Friday, September 20, 2013

Beauty and utility: "only" subjective?

This week I asked my students to read several posts about human evolution and tool use. I asked them to comment on the posts by listing out what they thought was "subjective" and "objective" in the readings. I've put the words in quotations because after all, they are both open to interpretation.

Students worked very hard on the exercise, most spending the entire two hours we had scheduled for lab. My observation of their work and the nature of their responses led me to several questions. 

First, a note on the responses. Most striking was that students classified as "subjective" any statements about the gracefulness, beauty, balance, or elegance of Paleolithic and Neolithic tools. Interesting because beauty aside, the first essay of this semester discussed the "beauty" or "elegance" of problem-solving in both scientific and artistic contexts. But what about the evidence in front of them? 

My close reading of students' responses led to a couple of questions. First: how do people make decisions about what's objective or subjective? Were there key words, phrases, or ideas that students distinguished as one or the other? I know these judgements were not made in haste because I listened in to all of the discussions. Students seriously debated this stuff. 

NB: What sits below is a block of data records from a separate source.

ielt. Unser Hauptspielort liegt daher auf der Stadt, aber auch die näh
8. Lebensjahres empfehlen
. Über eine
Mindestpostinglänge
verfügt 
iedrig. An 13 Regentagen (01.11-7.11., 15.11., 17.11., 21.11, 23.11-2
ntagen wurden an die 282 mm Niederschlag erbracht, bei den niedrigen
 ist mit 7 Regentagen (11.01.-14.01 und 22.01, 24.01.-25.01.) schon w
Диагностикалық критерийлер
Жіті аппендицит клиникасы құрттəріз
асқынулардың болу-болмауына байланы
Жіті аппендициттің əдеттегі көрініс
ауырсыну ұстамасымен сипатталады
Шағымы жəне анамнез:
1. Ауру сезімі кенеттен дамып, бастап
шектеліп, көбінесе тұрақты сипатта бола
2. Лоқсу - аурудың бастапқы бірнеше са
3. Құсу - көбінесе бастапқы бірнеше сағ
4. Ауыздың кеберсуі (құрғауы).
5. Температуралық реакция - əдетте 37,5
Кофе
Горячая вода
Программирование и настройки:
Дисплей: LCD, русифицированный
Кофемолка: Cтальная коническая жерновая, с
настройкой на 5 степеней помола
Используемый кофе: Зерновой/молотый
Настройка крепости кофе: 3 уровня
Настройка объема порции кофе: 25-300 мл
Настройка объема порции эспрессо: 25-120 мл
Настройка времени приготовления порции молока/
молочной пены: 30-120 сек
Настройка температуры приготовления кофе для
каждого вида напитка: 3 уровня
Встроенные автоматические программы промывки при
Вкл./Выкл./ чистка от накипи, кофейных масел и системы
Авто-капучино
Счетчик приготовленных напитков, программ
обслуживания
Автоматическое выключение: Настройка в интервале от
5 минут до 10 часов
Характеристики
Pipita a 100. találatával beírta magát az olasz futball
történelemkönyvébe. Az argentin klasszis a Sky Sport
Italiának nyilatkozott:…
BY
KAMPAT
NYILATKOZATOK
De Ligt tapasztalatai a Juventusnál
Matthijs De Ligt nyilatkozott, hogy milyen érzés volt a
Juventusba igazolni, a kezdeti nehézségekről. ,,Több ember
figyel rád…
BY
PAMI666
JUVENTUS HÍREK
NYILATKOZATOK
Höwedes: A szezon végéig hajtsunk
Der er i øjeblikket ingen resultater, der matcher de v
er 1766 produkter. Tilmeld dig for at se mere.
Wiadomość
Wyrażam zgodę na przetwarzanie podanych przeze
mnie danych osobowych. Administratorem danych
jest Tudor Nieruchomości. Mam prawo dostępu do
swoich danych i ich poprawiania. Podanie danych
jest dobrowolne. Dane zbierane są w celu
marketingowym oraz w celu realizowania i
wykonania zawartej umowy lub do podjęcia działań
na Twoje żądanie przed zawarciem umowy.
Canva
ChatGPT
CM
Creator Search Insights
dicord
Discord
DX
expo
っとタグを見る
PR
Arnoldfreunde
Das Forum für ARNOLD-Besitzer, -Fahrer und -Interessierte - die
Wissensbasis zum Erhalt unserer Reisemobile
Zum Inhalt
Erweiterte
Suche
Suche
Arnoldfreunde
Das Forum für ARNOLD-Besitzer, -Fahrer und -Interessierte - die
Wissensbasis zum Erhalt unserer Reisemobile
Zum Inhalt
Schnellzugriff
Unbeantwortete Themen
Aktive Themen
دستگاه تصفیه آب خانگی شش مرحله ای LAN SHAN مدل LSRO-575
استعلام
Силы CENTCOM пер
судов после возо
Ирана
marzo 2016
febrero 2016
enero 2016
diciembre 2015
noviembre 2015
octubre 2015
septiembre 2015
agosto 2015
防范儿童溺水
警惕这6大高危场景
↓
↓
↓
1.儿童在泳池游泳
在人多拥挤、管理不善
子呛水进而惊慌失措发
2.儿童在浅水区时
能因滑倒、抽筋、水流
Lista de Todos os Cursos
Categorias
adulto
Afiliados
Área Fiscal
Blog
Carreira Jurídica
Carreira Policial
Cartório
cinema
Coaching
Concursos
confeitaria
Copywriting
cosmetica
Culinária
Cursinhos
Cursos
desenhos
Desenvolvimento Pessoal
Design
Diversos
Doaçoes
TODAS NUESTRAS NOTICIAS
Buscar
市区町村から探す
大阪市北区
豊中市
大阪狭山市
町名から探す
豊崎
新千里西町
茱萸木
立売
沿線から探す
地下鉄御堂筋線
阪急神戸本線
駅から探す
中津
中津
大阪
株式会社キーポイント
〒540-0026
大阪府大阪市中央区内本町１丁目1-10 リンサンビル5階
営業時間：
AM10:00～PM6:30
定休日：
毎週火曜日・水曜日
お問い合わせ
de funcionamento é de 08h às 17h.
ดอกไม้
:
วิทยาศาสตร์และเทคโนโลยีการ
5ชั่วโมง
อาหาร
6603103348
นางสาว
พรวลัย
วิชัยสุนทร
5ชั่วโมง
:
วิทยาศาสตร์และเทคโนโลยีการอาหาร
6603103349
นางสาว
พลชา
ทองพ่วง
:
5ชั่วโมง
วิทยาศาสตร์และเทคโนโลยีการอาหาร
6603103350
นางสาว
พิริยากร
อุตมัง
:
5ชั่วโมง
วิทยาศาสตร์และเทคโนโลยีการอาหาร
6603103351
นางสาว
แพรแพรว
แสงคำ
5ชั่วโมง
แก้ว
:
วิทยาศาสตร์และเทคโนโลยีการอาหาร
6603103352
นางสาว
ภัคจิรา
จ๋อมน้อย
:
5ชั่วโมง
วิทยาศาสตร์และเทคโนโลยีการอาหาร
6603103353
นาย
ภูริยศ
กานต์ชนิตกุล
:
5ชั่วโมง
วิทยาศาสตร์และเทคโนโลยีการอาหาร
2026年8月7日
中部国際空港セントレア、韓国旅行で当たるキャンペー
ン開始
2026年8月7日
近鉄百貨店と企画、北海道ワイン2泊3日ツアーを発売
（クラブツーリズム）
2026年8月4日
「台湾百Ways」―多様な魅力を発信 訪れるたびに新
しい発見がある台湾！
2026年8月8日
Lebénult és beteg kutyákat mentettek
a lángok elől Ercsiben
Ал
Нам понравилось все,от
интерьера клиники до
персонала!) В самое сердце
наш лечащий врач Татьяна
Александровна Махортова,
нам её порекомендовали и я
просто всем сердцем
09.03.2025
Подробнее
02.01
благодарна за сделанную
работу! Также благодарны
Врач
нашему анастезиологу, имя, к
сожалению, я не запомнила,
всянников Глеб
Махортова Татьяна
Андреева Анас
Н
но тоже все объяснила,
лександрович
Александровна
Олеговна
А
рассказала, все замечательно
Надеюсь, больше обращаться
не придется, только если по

My second question asks what it takes to persuade someone about the "objectivity" of a statement. Perhaps it's a matter of the eye of the beholder. This is the first time many of my students have seen objects like these. Maybe, because of unfamiliarity, bias, or perception, ideas of gracefulness, balance, and beauty don't come to mind when students observe these objects. 

I engaged a few students in a discussion of the iPhone, the beautiful new ios 7 operating system, and less than stunning alternatives. They insisted that sales and profit are the most plausible reasons for excellent design in these contemporary tools. I wonder if they thought about utility. 

It comes down I think to a re-training of the eye, an appreciation for the deep historicity of these objects, and acknowledgement that beauty and utility go hand in hand. 

1 comment:

  1. I think I wrote this in one other response this week, "form follows function." It seems that graceful form leads to efficient balanced function. Applied to design, form of athletes or dancers, leaves on a tree, or architecture, it seems to be true.
    Maybe as technology advances the design, form, and function possibilities of an object, ir becomes harder to see the inherent beauty or symmetry vs historical or handmade objects. Do machines destroy this symbiotic element to design or just change it? Beauty is in the eye of the beholder.